The security awareness journey comprises various stages, beginning with management commitment and trickling down to staff awareness programs and policy implementation. Establishing clear security policies and access privileges based on suitable authorization levels is fundamental for effective security posture.

the security settings. Nevertheless, enforcing these protocols across an entire organization poses a challenge in ensuring universal compliance. Implementing cybersecurity measures can be quite burdensome for facility managers, leading to a lack of adherence from everyone. At times, they might resort to implementing group-level security measures rather than ensuring each individual maintains unique login credentials, thereby introducing new cybersecurity vulnerabilities.

Diagram: Security Awareness Pyramid

Mitsubishi Electric Automation employee Thomas Burke, having extensive experience in industrial automation, emphasizes the significance of raising awareness and enforcing security policies in Moxa Security Talks. He stresses the importance of ensuring that end-users, suppliers, and employees comprehend the potential risks and their pivotal role in upholding security.

Tip 5: Evaluate the Configurations and Settings for Compliance with Security Protocols

Once awareness is heightened and policies are established, employees will be more attentive to their system configurations. While assessing all systems at once may seem daunting, initiating the process without delay is essential. Conducting a risk assessment aids in prioritizing security aspects, facilitating the identification and safeguarding of critical assets. A practical starting point involves inspecting configurations. For scrutinizing a large-scale network, using visualization tools to review and adjust security settings is recommended.

Contemplation and Moving Ahead

The surge in interest around ‘cybersecurity’ on Google Search is expected to persist in the coming days, given the increasing focus of organizations on leveraging digital transformation and OT/IT integration. Embracing a comprehensive perspective, numerous industry experts have shared insights on industrial cybersecurity in this write-up.

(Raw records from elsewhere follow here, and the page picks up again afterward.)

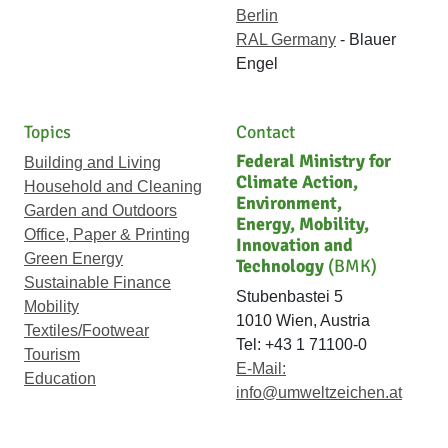
Berlin
RAL Germany
- Blauer
Engel
Topics
Contact
Federal Ministry for
Building and Living
Climate Action,
Household and Cleaning
Environment,
Garden and Outdoors
Energy, Mobility,
Office, Paper & Printing
Innovation and
Green Energy
Technology
(BMK)
Sustainable Finance
Stubenbastei 5
Mobility
1010 Wien, Austria
Textiles/Footwear
Tel: +43 1 71100-0
Tourism
E-Mail:
Education
info@umweltzeichen.at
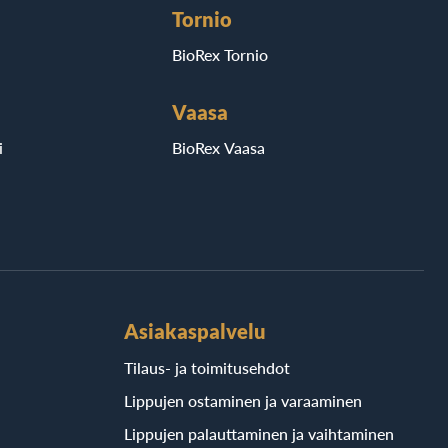
Tornio
BioRex Tornio
Vaasa
i
BioRex Vaasa
Asiakaspalvelu
Tilaus- ja toimitusehdot
Lippujen ostaminen ja varaaminen
Lippujen palauttaminen ja vaihtaminen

• Commence with cultivating mindsets, formulating security protocols, and methodically assessing configurations.
• After laying the foundation, explore secure edge connectivity to safeguard the mix of new and legacy systems.
• Ensure the security of the network backbone facilitating the transmission of essential data for achieving OT/IT integration.
• Consider deploying industrial firewalls for comprehensive vertical and horizontal protection.
• Lastly, with the growing necessity for remote connections, a seamless secure remote access solution will save time and resources.

For further insights, please visit Moxa’s microsite www.moxa.com/Security.